■ TASK DESCRIPTION:
Leaving every picture out, please return exactly the lines from the top of the material below through the line with "Service - 11.01.16", both included.

..............................

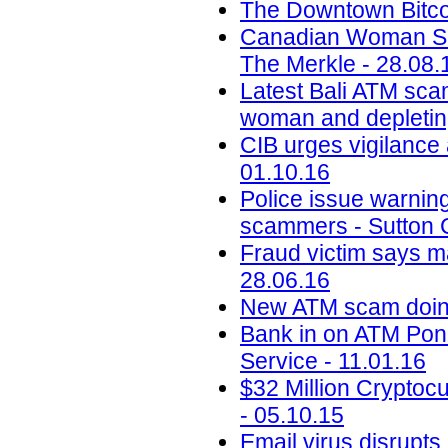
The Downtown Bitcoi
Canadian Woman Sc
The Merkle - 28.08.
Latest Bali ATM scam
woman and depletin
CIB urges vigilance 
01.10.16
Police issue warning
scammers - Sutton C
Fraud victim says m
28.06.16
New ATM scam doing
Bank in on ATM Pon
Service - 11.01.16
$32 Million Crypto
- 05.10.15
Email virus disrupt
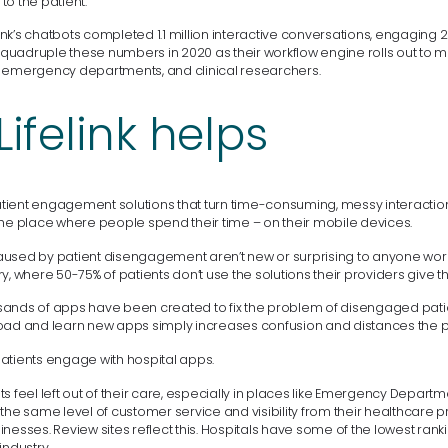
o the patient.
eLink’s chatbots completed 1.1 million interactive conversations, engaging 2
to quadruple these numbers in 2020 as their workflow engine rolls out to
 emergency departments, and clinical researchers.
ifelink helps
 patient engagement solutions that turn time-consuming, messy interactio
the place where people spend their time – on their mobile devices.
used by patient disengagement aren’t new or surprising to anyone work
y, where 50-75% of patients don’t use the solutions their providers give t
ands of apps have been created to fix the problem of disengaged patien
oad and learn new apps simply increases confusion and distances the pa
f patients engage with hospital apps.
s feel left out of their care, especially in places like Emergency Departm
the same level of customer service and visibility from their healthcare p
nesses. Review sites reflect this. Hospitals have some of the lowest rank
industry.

..............................

■ RESULT FOR THIS TASK:
The Downtown Bitcoi
Canadian Woman Sc
The Merkle - 28.08.
Latest Bali ATM scam
woman and depletin
CIB urges vigilance 
01.10.16
Police issue warning
scammers - Sutton C
Fraud victim says m
28.06.16
New ATM scam doing
Bank in on ATM Pon
Service - 11.01.16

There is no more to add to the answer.